I'm trying to parse a JSON response from a web service I have no control over.
These are the headers
This is the body I see in php with sensitive parts hidden
I'm using guzzle http client to send the request and to retrieve the response
If I try to decode it directly I receive an empty object so I'm assuming a conversion is needed so I am trying to convert the response contents like this
json_decode(iconv($charset, 'UTF-8', $contents))
or
mb_convert_encoding($contents, 'UTF-8', $charset);
both of which throw an exception.
Notice: iconv(): Wrong charset, conversion from 'windows-1253' to 'UTF-8' is not allowed in Client.php on line 205
Warning: mb_convert_encoding(): Illegal character encoding specified in Client.php on line 208
I've used this piece of code successfully before but I can't understand why it fails now.
Sending the same request using POSTMAN correctly retrieves the data without broken characters and it seems to show the same headers and body received.
I'm updating based on comments.
mb_detect_encoding($response->getBody())
-> UTF-8
mb_detect_encoding($response->getBody->getContents())
-> ASCII
json_last_error_msg
-> Malformed UTF-8 characters, possibly incorrectly encoded
Additionally as a trial and error attempt I tried all iconv encodings to see if any could convert it to utf-8 without an error to detect the encoding using this one
private function detectEncoding($str){
$iconvEncodings = [...]
$finalEncoding = "unknown";
foreach($iconvEncodings as $encoding){
try{
iconv($encoding, 'UTF-8', $str);
return $encoding;
}
catch (\Exception $exception){
continue;
}
}
return $finalEncoding;
}
Apparently no encoding worked and everything gave the same exception. I'm assuming the problem is with retrieving the response json correctly via guzzle and not with iconv itself. It can't be that it's not any of the 1000+ ones.
Some more info with CURL
I just retried the same payload using CURL
/**
* @param $options
* @return bool|string
*/
public function makeCurlRequest($options)
{
$payload = json_encode($options);
// Prepare new cURL resource
$ch = curl_init($this->softoneurl);
curl_setopt_array($ch, [
CURLOPT_RETURNTRANSFER => true, // return web page
CURLOPT_HEADER => false, // don't return headers
CURLOPT_FOLLOWLOCATION => true, // follow redirects
CURLOPT_MAXREDIRS => 10, // stop after 10 redirects
CURLOPT_ENCODING => "", // handle compressed
CURLOPT_USERAGENT => "test", // name of client
CURLOPT_AUTOREFERER => true, // set referrer on redirect
CURLOPT_CONNECTTIMEOUT => 120, // time-out on connect
CURLOPT_TIMEOUT => 120, // time-out on response
CURLINFO_HEADER_OUT => true,
CURLOPT_POST => true,
CURLOPT_POSTFIELDS => $payload,
]);
// Set HTTP Header for POST request
curl_setopt($ch, CURLOPT_HTTPHEADER, array(
'Content-Type: application/json',
'Content-Length: ' . strlen($payload))
);
// Submit the POST request
$result = curl_exec($ch);
// Close cURL session handle
curl_close($ch);
return $result;
}
I received the exact same string and the exact same results with converting it. Perhaps an option I'm missing?
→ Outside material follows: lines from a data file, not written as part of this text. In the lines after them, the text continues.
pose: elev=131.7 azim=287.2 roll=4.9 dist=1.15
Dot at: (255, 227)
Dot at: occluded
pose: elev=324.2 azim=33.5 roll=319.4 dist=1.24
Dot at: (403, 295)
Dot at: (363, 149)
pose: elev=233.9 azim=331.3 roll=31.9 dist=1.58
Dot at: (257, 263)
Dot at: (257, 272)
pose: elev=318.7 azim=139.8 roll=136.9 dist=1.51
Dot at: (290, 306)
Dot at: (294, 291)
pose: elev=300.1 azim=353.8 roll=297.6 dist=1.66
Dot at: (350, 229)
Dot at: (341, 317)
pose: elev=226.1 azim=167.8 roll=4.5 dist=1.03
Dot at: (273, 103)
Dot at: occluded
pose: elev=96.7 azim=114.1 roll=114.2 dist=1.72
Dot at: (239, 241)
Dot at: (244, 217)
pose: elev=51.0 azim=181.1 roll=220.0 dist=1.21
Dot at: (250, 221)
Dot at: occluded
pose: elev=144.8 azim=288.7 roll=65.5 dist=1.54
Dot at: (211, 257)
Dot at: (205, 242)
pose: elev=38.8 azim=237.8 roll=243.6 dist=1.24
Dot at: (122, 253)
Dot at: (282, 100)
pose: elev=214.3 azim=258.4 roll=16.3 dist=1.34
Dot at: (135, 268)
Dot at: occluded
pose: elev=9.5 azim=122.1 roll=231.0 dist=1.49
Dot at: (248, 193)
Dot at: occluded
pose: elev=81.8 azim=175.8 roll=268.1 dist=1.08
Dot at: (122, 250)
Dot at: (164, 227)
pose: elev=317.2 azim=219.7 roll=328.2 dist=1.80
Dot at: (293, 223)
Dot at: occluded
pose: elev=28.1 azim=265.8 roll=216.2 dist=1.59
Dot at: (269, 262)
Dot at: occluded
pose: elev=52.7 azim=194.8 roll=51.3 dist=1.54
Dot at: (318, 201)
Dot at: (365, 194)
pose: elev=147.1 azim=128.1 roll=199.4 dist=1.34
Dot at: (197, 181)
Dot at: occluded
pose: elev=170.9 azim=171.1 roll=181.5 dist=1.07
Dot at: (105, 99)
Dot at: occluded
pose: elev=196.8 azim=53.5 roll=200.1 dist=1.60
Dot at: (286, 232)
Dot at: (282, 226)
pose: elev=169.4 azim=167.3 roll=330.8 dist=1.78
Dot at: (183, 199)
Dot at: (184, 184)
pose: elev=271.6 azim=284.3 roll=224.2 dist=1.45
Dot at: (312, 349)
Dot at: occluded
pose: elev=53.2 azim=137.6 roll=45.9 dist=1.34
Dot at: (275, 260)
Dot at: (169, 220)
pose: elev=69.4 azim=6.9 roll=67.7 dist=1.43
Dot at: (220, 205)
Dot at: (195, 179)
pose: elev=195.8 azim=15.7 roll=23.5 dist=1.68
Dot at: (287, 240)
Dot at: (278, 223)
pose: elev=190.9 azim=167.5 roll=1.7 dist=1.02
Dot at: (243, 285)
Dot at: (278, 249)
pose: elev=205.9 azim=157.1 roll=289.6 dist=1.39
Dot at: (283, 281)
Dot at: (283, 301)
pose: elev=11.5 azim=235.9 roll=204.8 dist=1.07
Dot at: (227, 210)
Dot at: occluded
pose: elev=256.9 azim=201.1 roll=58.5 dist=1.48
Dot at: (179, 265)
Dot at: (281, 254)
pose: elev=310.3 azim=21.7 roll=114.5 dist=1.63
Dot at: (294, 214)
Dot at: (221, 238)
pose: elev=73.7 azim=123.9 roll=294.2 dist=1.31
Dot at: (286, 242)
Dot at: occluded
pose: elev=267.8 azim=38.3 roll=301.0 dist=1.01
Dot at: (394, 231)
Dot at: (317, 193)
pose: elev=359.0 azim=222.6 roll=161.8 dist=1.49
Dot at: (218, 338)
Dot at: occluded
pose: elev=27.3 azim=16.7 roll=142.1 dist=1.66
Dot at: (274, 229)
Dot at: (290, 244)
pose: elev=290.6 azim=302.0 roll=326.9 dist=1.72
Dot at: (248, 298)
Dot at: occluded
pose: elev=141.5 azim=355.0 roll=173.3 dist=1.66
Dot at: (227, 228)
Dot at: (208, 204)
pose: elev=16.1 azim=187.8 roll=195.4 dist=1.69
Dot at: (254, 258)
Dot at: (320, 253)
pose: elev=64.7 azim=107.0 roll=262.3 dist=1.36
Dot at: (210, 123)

Apparently there's something wrong with iconv itself in the environment and it's not application specific. Running the following code via SSH
php -r "var_dump(iconv('Windows-1253', 'UTF-8', 'test'));"
yields
PHP Notice: iconv(): Wrong charset, conversion from `Windows-1253' to `UTF-8' is not allowed in Command line code on line 1
PHP Stack trace:
PHP 1. {main}() Command line code:0
PHP 2. iconv(*uninitialized*, *uninitialized*, *uninitialized*) Command line code:1
Command line code:1:
bool(false)
Perhaps some dependency is missing
About 14 hours of troubleshooting later I'm able to answer my own question correctly. In my case since this was running in the context of a CLI command, it caused an issue due to missing libraries. Basically the CLI php binary didn't have access to some libraries iconv needed.
More specifically the gconv libraries. In my case in Debian 9 it was located in
/usr/lib/x86_64-linux-gnu/gconv
and this folder contains a lot of libraries for each encoding used. A good way to understand this is if you run in a system you have root access the command
strace iconv -f <needed_encoding> -t utf-8
It will yield a lot of folders that iconv tries to access including the gconv folder and will point you to the location of the ones you need to include in your SSH environment. If you don't have access as root you have to ask your hosting provider.